After training, analyze the model performance and predictions.

In [None]:
# Load predictions if available
save_path = Path(config.get('save_path', './output'))
prediction_files = list(save_path.glob('predictions_*.csv'))

if prediction_files:
    print("Available prediction files:")
    for i, pred_file in enumerate(prediction_files, 1):
        print(f"  {i}. {pred_file.name}")
    
    # Load the first prediction file
    predictions = pd.read_csv(prediction_files[0])
    print(f"\nLoaded predictions from: {prediction_files[0].name}")
    print(f"Shape: {predictions.shape}")
    predictions.head()
else:
    print("No prediction files found.

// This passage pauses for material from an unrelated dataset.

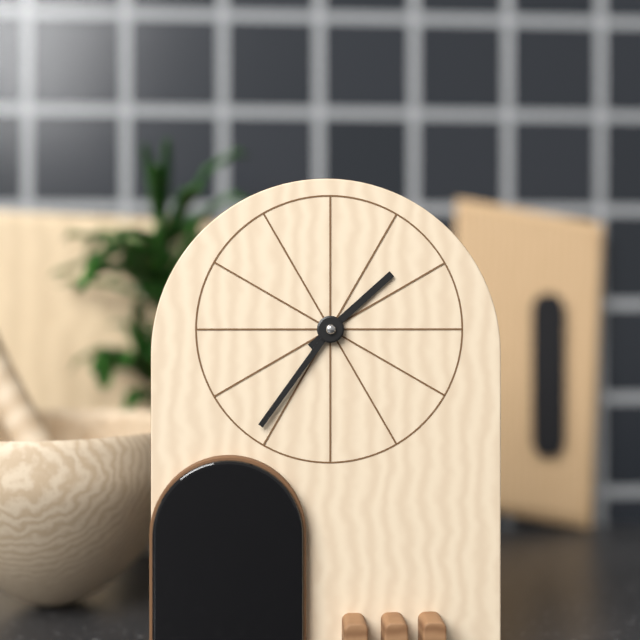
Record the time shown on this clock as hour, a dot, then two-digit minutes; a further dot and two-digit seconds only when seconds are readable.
1.36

Run the inference step first.")

In [None]:
# Visualize prediction distribution
if prediction_files:
    plt.figure(figsize=(12, 5))
    
    plt.subplot(1, 2, 1)
    plt.hist(predictions.iloc[:, -1], bins=50, edgecolor='black')
    plt.xlabel('Predicted Value')
    plt.ylabel('Frequency')
    plt.title('Distribution of Predictions')
    plt.grid(True, alpha=0.3, axis='y')
    
    plt.subplot(1, 2, 2)
    predictions.iloc[:, -1].plot(kind='box')
    plt.ylabel('Predicted Value')
    plt.title('Box Plot of Predictions')
    plt.grid(True, alpha=0.3, axis='y')
    
    plt.tight_layout()
    plt.show()
    
    print("\nPrediction statistics:")
    print(predictions.iloc[:, -1].describe())

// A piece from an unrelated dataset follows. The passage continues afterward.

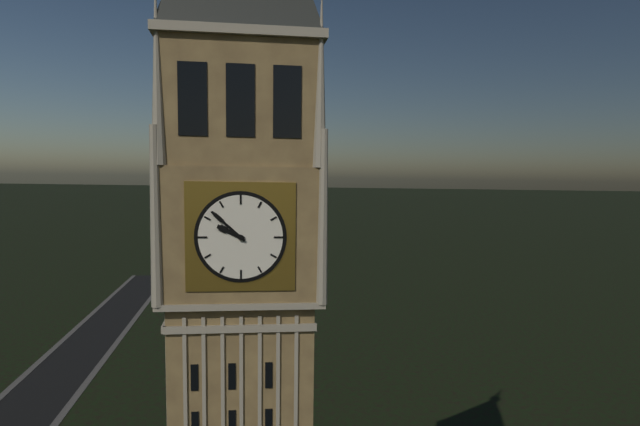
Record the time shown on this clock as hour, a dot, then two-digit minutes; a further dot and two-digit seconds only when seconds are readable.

## Step 6: Run Complete Pipeline

Run the entire pipeline using the orchestration script:

In [None]:
# Run complete pipeline (uncomment to execute)
# !python run_pipeline.py --config p34/config.yaml

In [None]:
# Run only training and inference (skip data prep)
# !python run_pipeline.py --config p34/config.yaml --skip-split --skip-cluster

In [None]:
# Run a specific step
# !python run_pipeline.py --config p34/config.yaml --step train

## Summary

This notebook demonstrates:
1. Data exploration and visualization
2. PV location clustering visualization
3. Running individual pipeline steps
4. Analyzing model predictions
5. Using the orchestration script for complete pipeline execution

For production runs, use the `run_pipeline.py` script for automated execution.